BEGIN Supplied passage

Multiple tables help in the following ways / cases:

(a) if different people are going to be developing applications involving different tables, it makes sense to split them.

(b) If you want to give different kind of authorities to different people for different part of the data collection, it may be more convenient to split them. (Of course, you can look at defining views and giving authorization on them appropriately).

(c) For moving data to different places, especially during development, it may make sense to use tables resulting in smaller file sizes.

(d) Smaller foot print may give comfort while you develop applications on specific data collection of a single entity.

(e) It is a possibility: what you thought as a single value data may turn out to be really multiple values in future. e.g. credit limit is a single value field as of now. But tomorrow, you may decide to change the values as (date from, date to, credit value). Split tables might come handy now.

My vote would be for multiple tables - with data appropriately split.

Good luck.

37
votes

Combining the tables is called denormalizing.

It may (or may not) help to make some queries (which make lots of JOINs) to run faster at the expense of creating a maintenance hell.

MySQL is capable of using only JOIN method, namely NESTED LOOPS.

END Supplied passage

> **Directive 1**: According to the forum excerpt about splitting database tables, what values might the credit limit be changed into in the future? List them.
> **Directive 2**: Reproduce the part of the forum excerpt about splitting database tables from "(e) It is a" to "come handy now.".
This material comes from a separate source.

BEGIN Given entries

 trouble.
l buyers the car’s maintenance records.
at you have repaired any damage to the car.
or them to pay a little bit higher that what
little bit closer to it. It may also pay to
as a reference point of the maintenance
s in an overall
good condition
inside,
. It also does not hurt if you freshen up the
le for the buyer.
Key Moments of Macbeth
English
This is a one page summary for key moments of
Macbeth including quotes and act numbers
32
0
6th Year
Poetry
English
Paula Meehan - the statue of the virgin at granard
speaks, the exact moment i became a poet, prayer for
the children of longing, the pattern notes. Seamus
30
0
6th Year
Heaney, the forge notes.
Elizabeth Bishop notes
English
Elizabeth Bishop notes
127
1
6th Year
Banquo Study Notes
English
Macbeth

END Given entries
BEGIN Given entries

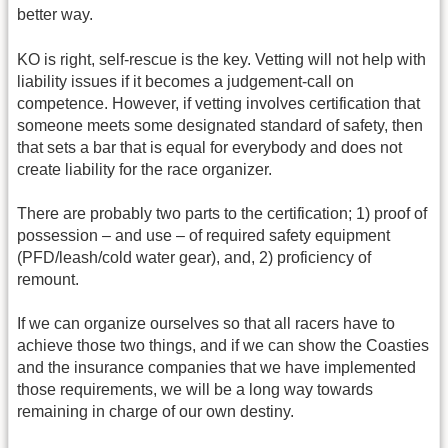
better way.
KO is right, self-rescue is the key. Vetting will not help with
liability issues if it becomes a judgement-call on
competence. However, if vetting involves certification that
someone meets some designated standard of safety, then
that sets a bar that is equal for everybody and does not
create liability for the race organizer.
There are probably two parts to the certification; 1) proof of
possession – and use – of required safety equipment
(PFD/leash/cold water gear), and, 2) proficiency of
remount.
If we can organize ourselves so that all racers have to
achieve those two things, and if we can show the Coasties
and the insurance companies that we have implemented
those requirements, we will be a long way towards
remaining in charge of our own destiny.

END Given entries

> **Expected output 1**: date from, date to, credit value

> **Expected output 2**:
(e) It is a possibility: what you thought as a single value data may turn out to be really multiple values in future. e.g. credit limit is a single value field as of now. But tomorrow, you may decide to change the values as (date from, date to, credit value). Split tables might come handy now.